Key point: The more verbs used, the higher the chance for confusion, the higher the chance your prose is too slow.

Grueling, even.

Adverbs, strings of adjectives in succession, too many verbs all have the same problem. They slow down the prose and worse, they dilute the prose. I call an addiction to modifiers “parts-of-speech abuse.” The more words and commas in your sentence, the more bumps and snags you inflict upon your reader as you drag him along.

There’s a place for complicated style. It’s usually in academic books nobody but academics read. They read them to feel smarter, the same purpose the author had when he wrote the books, both reader and author having a masochistic and self-important approach to literature.

The rest of us like our journeys smooth and painless. I didn’t say simple. I said smooth and painless. Real style isn’t how many words one can cram into a sentence. Real style is how much meaning one can cram into a few words.

So take a look at your prose and count the number of times you use a compound verb, especially compound verbs beginning with had or was. See if you can get around them.

In addition to the pace of your prose, notice also the rhythm and whether it is balanced. The word “had,” for example, is short but dramatic like a cymbal smash in your prose rhythm. It slows down the beat some, and is sometimes a very necessary element if you’re rhythm conscious. In scatting, the sound would be something like had, hadda da, hadda da, badoom badoom badoom. In some instances, the h and a are dropped and it’s more of an “ud” sound, depending on what precedes it. Trim your rhythm accordingly.

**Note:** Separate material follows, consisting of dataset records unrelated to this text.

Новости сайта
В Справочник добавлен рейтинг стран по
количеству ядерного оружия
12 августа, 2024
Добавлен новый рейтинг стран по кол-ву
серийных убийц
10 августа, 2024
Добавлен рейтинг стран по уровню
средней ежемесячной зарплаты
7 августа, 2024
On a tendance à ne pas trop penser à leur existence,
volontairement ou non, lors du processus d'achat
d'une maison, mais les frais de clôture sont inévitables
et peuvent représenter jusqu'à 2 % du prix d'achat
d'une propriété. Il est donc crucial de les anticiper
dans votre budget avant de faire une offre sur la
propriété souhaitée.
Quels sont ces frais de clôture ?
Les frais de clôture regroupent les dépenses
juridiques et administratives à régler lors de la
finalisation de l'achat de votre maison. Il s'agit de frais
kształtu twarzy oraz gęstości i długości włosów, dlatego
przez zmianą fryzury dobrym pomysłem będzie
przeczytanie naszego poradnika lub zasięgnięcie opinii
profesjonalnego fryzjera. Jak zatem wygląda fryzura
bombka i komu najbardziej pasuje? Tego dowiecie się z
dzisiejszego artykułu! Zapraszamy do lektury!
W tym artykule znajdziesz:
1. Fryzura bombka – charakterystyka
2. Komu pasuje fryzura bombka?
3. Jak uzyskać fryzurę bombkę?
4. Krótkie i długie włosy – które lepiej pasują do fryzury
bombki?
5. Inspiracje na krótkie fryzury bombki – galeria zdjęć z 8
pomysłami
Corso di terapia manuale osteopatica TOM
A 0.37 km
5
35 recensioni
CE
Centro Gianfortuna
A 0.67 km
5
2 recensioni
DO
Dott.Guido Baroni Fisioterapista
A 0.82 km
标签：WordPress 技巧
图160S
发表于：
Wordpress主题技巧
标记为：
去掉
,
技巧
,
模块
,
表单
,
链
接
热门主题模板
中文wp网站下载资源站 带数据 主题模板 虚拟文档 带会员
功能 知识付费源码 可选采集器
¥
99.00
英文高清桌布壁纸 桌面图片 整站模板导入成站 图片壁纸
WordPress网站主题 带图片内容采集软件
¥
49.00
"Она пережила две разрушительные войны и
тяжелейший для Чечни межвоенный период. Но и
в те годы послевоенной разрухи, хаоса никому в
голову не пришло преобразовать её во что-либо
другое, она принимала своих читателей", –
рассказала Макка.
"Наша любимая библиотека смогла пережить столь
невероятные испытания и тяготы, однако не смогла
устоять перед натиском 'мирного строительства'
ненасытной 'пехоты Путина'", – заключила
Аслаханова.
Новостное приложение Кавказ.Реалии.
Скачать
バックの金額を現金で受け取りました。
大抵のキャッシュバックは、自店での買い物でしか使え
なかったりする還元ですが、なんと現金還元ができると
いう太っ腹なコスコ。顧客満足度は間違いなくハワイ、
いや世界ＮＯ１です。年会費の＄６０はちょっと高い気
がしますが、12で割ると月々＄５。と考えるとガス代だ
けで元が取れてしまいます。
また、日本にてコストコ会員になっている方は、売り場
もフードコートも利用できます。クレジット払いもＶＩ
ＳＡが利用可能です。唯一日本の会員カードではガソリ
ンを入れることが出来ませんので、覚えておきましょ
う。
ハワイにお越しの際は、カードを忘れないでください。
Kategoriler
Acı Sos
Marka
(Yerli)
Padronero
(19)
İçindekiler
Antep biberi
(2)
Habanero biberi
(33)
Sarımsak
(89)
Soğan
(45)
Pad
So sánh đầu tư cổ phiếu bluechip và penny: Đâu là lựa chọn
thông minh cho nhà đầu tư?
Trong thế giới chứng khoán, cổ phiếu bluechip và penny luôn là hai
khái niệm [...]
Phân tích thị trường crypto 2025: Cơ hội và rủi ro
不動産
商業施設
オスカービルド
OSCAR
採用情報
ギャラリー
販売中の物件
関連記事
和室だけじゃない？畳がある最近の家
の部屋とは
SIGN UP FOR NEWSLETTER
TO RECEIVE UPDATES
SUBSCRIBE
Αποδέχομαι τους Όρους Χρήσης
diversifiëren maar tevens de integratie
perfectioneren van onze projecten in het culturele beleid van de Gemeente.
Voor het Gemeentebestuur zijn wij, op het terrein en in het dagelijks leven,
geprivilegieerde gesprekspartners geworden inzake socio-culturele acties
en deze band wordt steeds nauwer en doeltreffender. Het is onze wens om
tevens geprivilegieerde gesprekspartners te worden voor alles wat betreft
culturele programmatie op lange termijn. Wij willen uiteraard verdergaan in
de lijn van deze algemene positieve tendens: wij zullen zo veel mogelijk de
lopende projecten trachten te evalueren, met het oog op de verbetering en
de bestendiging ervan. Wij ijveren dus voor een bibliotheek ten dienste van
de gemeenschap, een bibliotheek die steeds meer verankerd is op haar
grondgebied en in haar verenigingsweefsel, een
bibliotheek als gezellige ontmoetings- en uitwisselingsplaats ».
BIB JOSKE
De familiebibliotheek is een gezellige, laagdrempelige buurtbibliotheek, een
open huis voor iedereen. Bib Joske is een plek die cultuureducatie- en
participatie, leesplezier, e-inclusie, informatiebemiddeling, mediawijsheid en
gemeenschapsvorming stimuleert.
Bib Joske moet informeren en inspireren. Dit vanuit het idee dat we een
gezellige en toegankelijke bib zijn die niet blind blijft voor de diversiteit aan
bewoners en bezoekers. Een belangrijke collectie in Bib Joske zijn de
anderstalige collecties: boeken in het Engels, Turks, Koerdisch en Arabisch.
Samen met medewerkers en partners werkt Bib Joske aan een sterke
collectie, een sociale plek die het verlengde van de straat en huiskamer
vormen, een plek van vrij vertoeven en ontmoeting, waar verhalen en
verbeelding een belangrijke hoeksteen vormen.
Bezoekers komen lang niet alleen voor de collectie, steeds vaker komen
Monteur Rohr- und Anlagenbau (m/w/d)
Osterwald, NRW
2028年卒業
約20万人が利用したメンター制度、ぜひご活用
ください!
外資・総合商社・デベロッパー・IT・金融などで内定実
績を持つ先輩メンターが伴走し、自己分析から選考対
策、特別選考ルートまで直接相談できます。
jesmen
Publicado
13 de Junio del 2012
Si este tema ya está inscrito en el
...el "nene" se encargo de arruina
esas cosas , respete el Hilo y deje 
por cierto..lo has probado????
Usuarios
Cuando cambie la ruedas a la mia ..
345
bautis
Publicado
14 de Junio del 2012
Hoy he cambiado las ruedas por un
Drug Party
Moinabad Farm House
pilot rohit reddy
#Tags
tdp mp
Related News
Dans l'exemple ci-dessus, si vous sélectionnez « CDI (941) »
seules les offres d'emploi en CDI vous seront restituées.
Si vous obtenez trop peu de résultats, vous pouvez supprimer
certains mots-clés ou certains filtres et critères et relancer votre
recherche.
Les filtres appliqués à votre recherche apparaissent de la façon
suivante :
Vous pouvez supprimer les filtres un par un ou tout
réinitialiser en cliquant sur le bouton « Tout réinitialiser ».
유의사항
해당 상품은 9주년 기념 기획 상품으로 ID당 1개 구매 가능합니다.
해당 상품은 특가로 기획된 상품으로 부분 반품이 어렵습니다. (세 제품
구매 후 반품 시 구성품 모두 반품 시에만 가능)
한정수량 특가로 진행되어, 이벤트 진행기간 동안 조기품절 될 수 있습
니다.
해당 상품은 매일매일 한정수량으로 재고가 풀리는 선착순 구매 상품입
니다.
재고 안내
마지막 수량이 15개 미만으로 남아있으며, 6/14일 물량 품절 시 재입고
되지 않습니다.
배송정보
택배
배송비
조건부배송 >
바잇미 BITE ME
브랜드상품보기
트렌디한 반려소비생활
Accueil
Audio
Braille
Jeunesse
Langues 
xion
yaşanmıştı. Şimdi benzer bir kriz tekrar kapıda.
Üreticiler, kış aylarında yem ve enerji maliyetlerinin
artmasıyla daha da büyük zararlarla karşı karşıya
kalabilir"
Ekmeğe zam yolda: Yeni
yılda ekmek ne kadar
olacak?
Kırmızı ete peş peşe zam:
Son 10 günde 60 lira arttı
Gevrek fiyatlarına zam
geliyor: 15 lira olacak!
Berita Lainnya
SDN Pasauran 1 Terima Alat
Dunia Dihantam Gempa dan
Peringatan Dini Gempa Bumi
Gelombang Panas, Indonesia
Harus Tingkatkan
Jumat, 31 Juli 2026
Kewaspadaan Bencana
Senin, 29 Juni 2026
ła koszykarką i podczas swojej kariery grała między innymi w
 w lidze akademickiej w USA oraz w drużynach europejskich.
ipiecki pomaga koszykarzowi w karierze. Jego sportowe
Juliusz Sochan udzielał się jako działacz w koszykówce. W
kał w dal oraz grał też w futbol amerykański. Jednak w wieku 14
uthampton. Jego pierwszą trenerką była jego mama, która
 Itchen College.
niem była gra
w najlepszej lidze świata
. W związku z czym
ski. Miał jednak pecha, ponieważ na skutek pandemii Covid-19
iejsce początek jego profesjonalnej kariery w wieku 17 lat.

Another problem area is the lesser-used future perfect progressive (perfect tenses in general are cumbersome), which almost nobody uses in regular speech. In various forms, it usually comes out something like “will have been traveling.” That’s four verbs to consider in one short phrase. It’s worse if made into a complicated conditional: “If I had been running at the usual time, I would have been being eaten by a mountain lion right now.”

Yick. The grammar is correct, but the sentence is awkward, unpleasant, and unduly complicated, cramming all that time-conscious perfect tense conditional stuff into one long string of confusion. It also creates a weird paradox whereby the sentence is too slow and stumbling (especially for a sentence about running), but it also conveys information too fast to create a nice suspenseful presentation of the action. This denies the full tension and release present within the narrative. “I was ten minutes late, literally running late for my morning jog. Just under the rock eave, a mountain lion’s face fur grew red with the hot blood of a more punctual jogger. Good thing my mother had called.”

Okay, so I’ve embellished that a bit with style and narrative, but my point is clear right? Past perfect tense is slipped in there at the end, when it is needed to indicate the timing of the call, but does not slow down the prose until it is time to slow down and reflect. Some confuse passive voice with past progressive. In this case, “was running,” which isn’t even fully presented, is past progressive showing action while describing idiomatically what was going on. The language serves a dual purpose. This is different, obviously, from “my shoes were pulled on” in contrast with “I pulled on my shoes.”

So go forth, fellow writers, and trim back the hads and the other helping and linking and being verbs. Rearrange those passive voice sentences unless they’re absolutely necessary for some weird artistic reason you’re insisting upon. Keep your prose active, swift, and rhythmically beautiful.